* Assignment *
All that is needed is each line of the entries holding the word "size", copied as it stands.

* Given data *
--- START ---
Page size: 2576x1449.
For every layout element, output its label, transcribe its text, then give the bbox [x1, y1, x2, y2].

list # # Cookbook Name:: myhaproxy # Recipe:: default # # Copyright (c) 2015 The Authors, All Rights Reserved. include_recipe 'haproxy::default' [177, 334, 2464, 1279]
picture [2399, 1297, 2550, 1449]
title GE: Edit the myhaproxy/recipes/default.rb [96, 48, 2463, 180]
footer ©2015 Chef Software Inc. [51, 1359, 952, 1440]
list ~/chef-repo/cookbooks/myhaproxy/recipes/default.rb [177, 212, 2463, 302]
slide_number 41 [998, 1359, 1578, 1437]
--- END ---
--- START ---
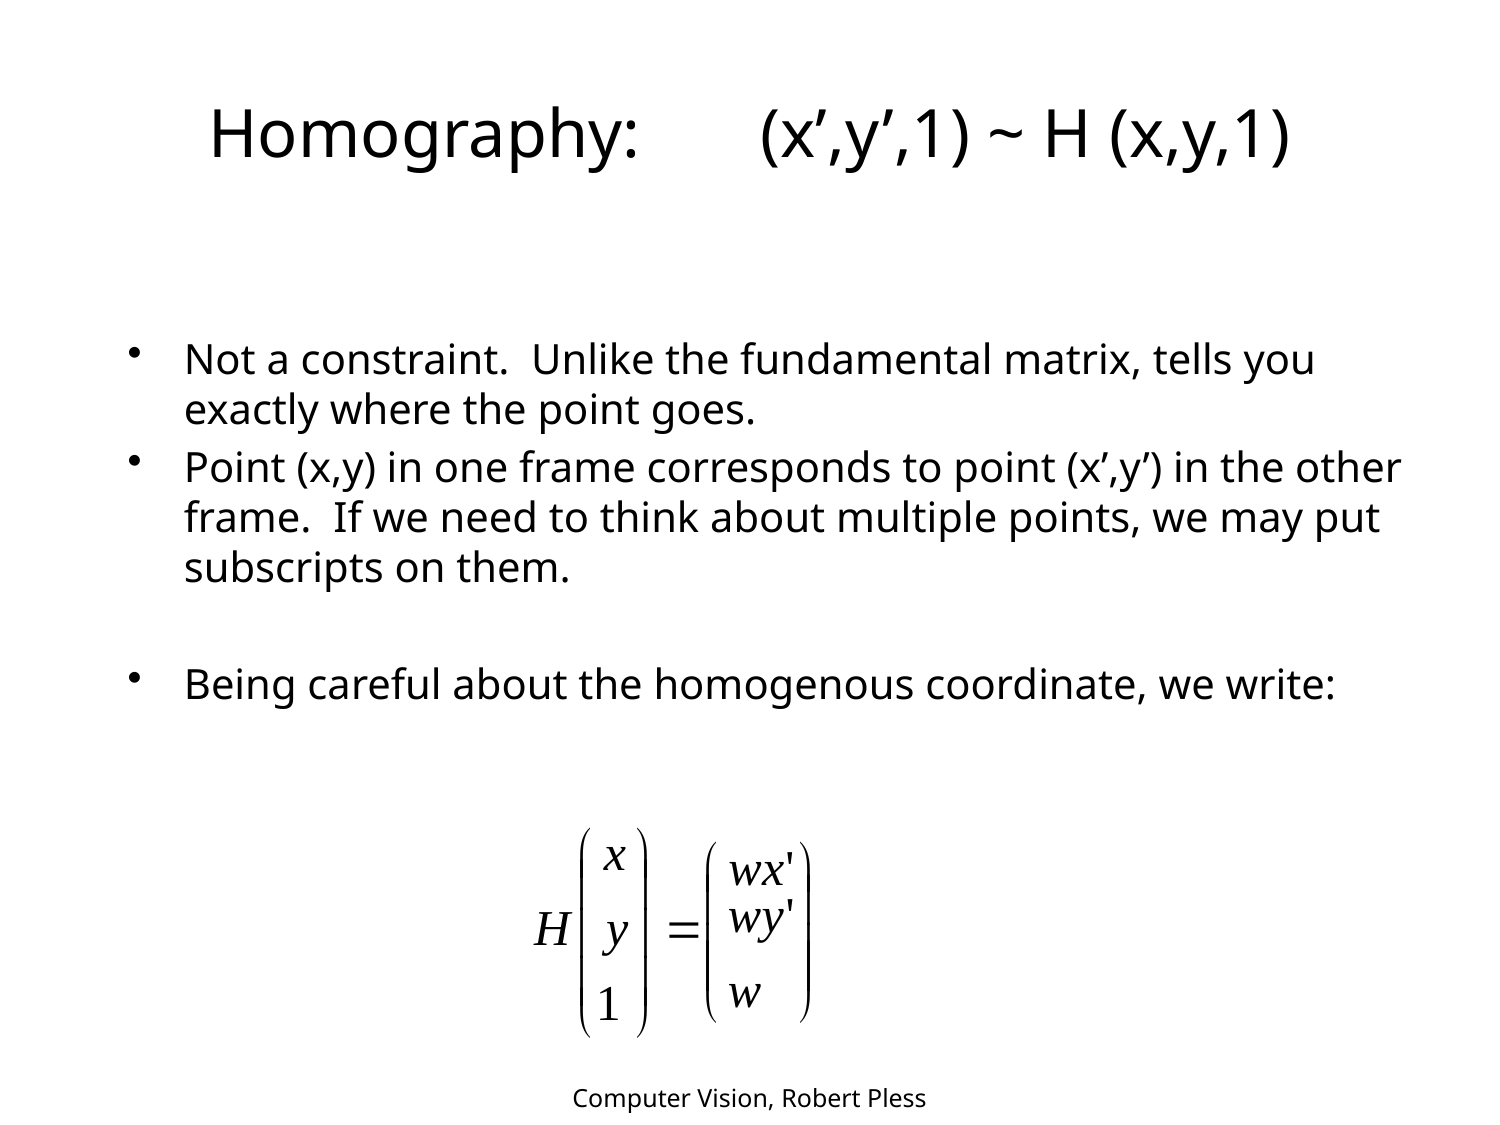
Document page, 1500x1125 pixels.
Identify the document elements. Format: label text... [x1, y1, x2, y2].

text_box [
--- END ---
--- START ---
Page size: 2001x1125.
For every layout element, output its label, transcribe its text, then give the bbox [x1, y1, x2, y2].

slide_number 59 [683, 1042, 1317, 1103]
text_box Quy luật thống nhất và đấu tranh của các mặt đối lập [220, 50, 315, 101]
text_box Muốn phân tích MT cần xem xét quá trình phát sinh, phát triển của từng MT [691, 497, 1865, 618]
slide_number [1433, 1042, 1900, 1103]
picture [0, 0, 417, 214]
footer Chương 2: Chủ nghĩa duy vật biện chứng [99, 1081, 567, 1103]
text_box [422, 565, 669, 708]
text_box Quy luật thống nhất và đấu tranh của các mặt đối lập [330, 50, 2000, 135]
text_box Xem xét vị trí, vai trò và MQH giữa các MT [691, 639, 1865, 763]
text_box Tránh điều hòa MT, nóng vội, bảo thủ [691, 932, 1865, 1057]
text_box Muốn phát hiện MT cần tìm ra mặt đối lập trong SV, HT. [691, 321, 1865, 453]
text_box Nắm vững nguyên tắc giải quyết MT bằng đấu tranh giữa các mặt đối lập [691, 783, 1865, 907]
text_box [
--- END ---
* Answer to this problem *
Page size: 2576x1449.
Page size: 2001x1125.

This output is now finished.